In terms of a toxic or metabolic etiology, both hydroxychloroquine and pentosan polysulfate sodium (PPS) toxicity may produce a maculopathy similar to this patient with irregularity in macular pigmentation. However, OCT of hydroxychloroquine maculopathy typically shows a loss of the ellipsoid zone in addition to outer retinal thinning, producing the classic “flying saucer” sign, which was not present in this patient. The patient also denied any previous hydroxychloroquine use.

Further history

Upon further questioning, the patient reported having recently discontinued PPS, which he had been taking for interstitial cystitis for a total of 4 years. His cumulative drug dose intake was calculated to be approximately 256 g. He self-discontinued the medication 1 week before presentation, as he had heard of a potential association between the medication and visual symptoms.

Discussion

Elmiron (pentosan polysulfate sodium, Janssen Pharmaceuticals) is currently the only FDA-approved medication for treatment of interstitial cystitis. Chronic use of PPS has recently been linked to a vision-threatening toxic maculopathy, first reported in 2018. The exact mechanism by which PPS causes retinal toxicity is unknown; however, PPS inhibits growth factor signaling pathways within RPE cells, likely preventing them from proper maintenance and regeneration, ultimately causing injury.

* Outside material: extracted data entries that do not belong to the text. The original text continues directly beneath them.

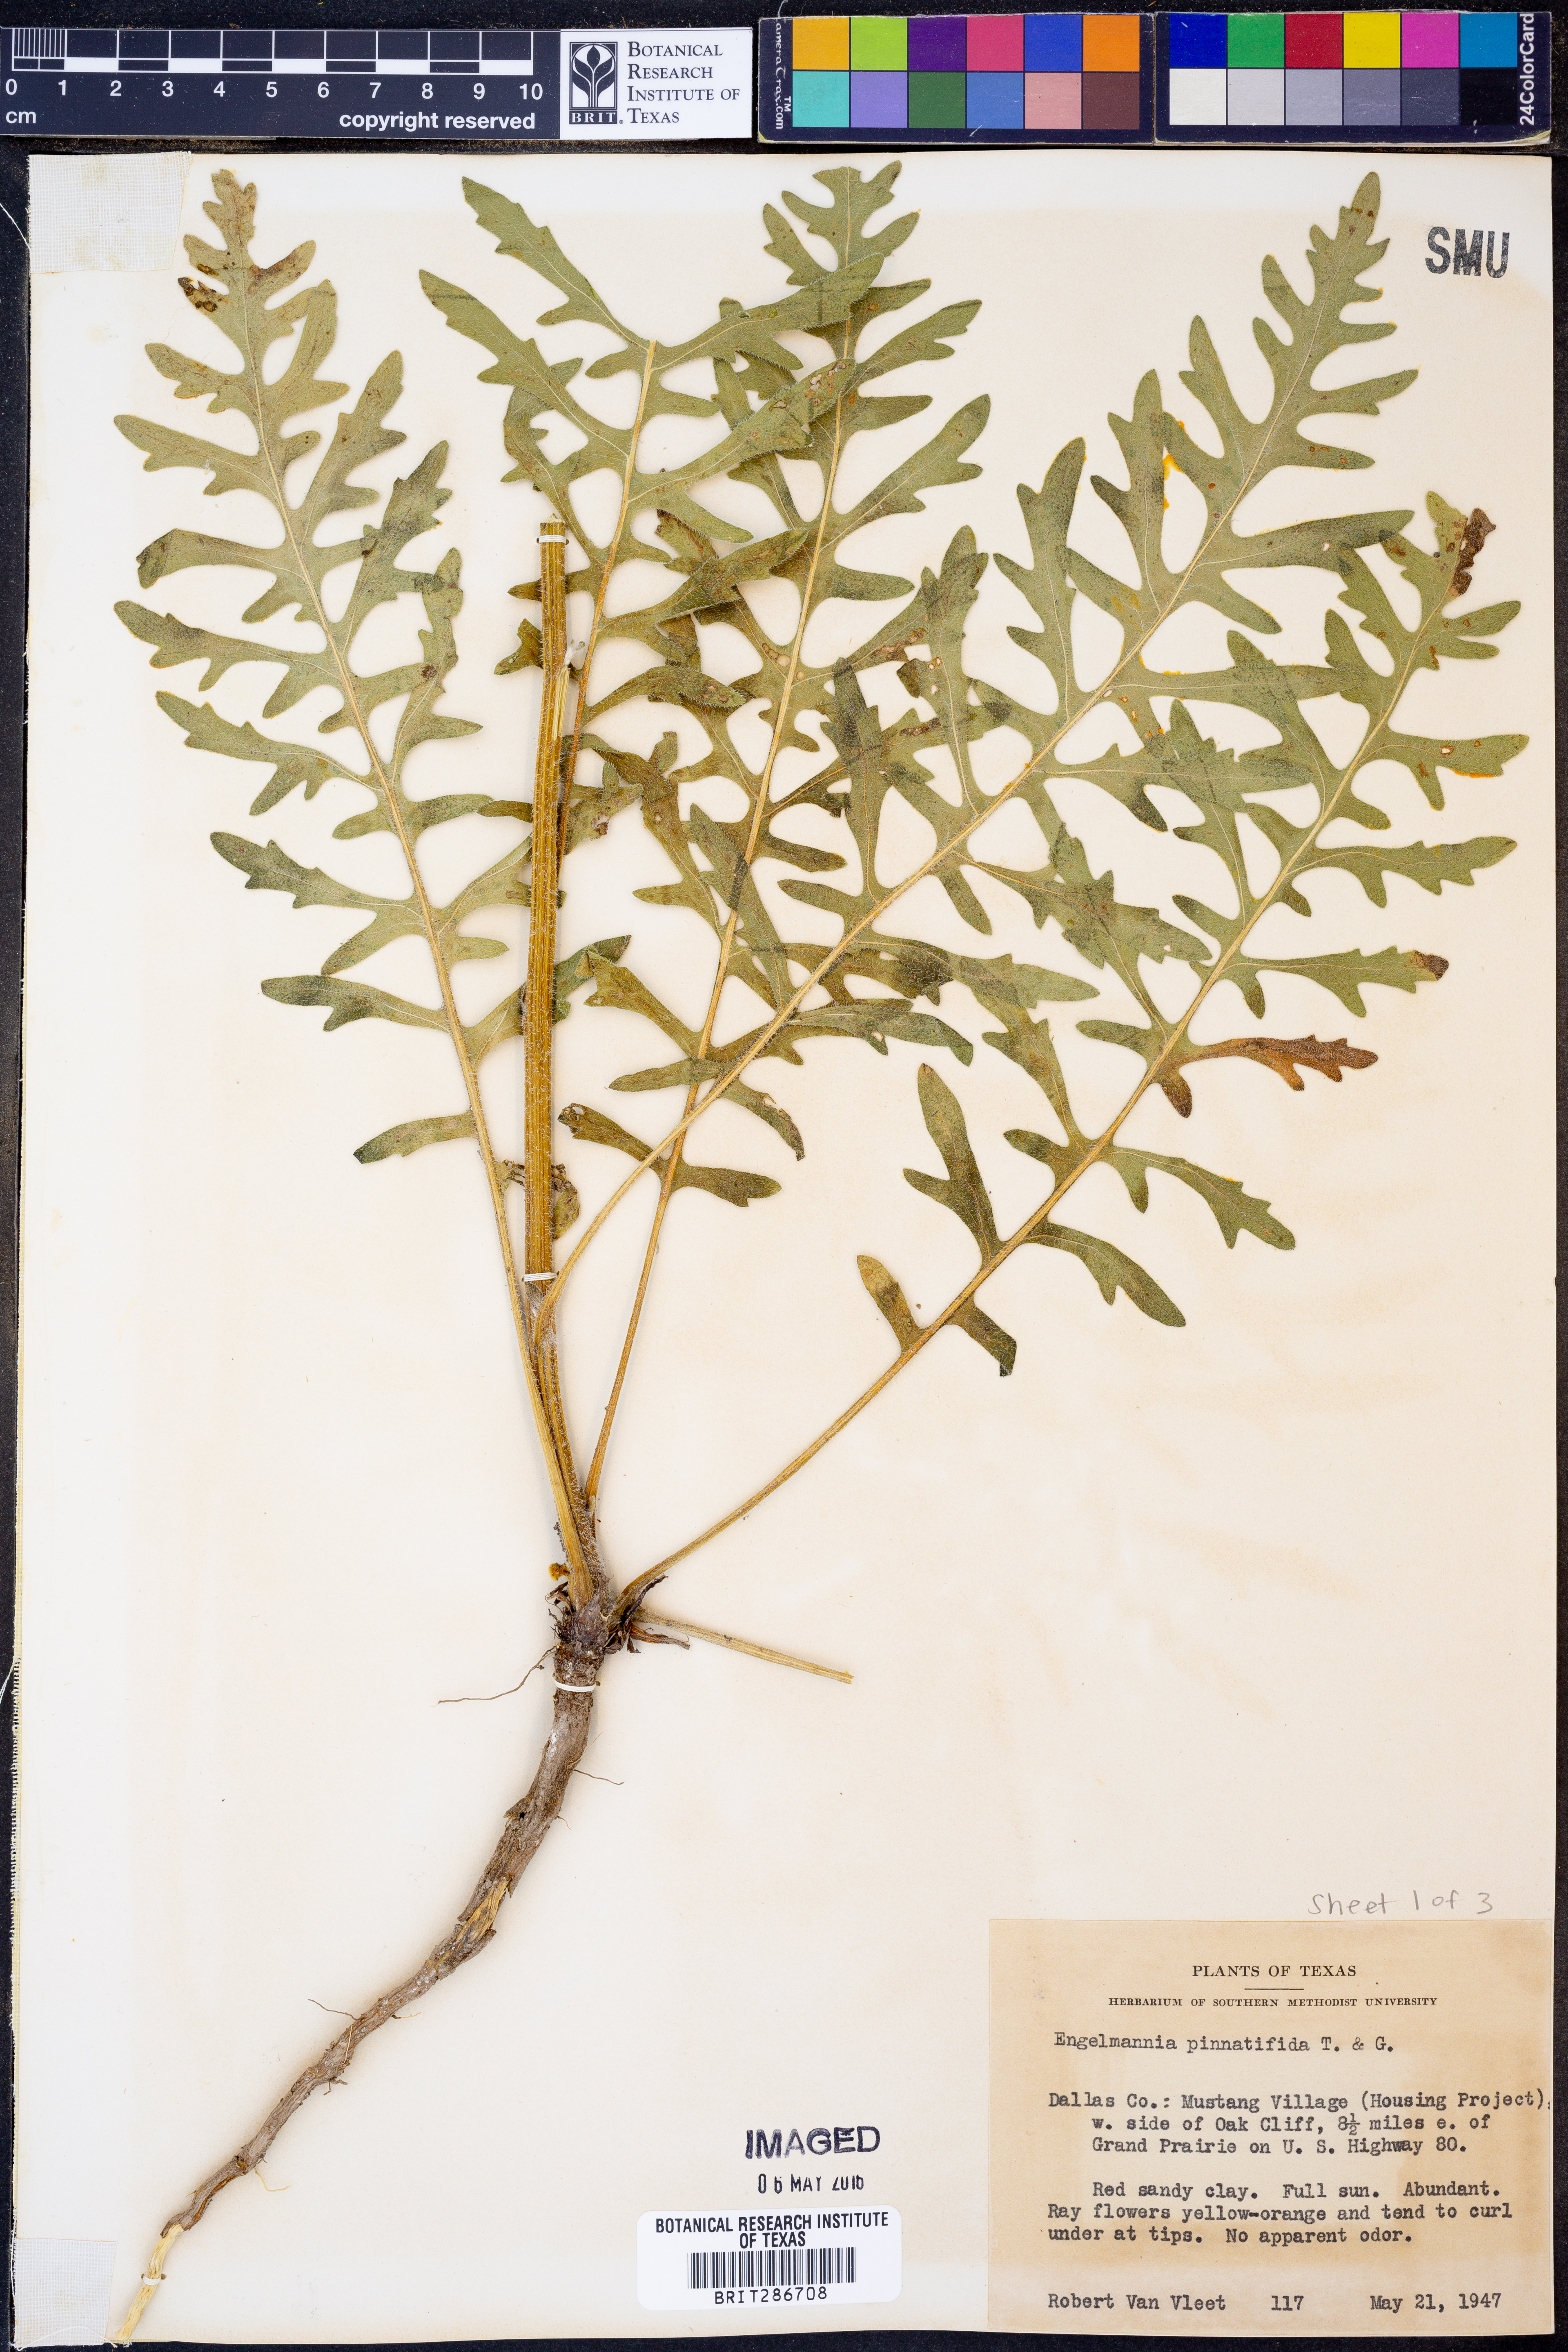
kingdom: Plantae
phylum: Tracheophyta
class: Magnoliopsida
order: Asterales
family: Asteraceae
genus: Engelmannia
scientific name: Engelmannia peristenia
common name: Engelmann's daisy
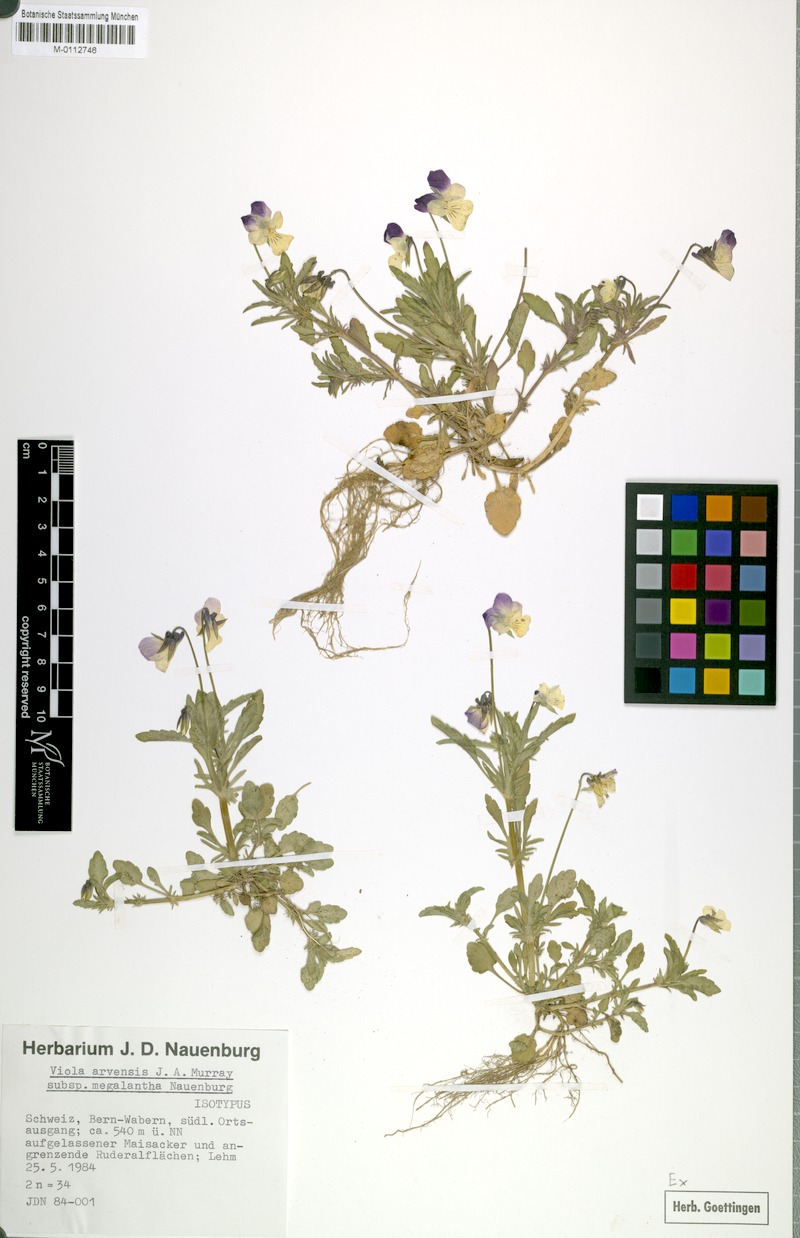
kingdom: Plantae
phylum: Tracheophyta
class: Magnoliopsida
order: Malpighiales
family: Violaceae
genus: Viola
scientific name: Viola arvensis
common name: Field pansy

Presenting symptoms may include blurry vision (particularly at near), prolonged dark adaptation and metamorphopsia. Visual acuity is often preserved until fovea-involving severe disease. Patients may be asymptomatic, which highlights the importance of routine screening for patients taking PPS.

PPS-associated maculopathy presents with clinical features that are similar to other pigmentary maculopathies, including AMD and pattern dystrophy, and is often misdiagnosed. The primary ocular manifestation of PPS-associated maculopathy is bilateral, multifocal, vitelliform-like pigmentary deposits in the retina, specifically in a distribution around the fovea. These changes may be subtle in the early period, sometimes interspersed with yellow- or orange-colored deposits. In later phases, there may be patchy RPE atrophy with or without the characteristic hyperpigmented spots. It has been associated with cystoid macular edema and choroidal neovascularization as well. Multimodal ophthalmic imaging including FAF and OCT serves to highlight these characteristic retinal changes, especially early in the disease when changes may be subtle on exam.

Several reports have found that clinical features of PPS-associated maculopathy may persist and even continue to progress after discontinuation, making it a potential long-term threat to central vision. The duration of PPS ingestion and total cumulative dose may also play a role in the risk of developing maculopathy. Wang and colleagues found that a cumulative dose of greater than 1,500 g places the patient at significant risk for retinal toxicity. As such, the authors developed preliminary recommendations for dose-related screening guidelines: initial baseline dilated exam including color fundus photos, OCT and FAF; annual dilated exam with retinal imaging, especially with cumulative doses approaching or exceeding 500 g; and discussing the lowest dose/duration of PPS necessary, with caution in prescribing the medication for patients with previously diagnosed macular disease. As this distinct, newly described condition continues to be investigated, it is imperative to screen patients using PPS and have clear discussions regarding the risk for potential vision loss.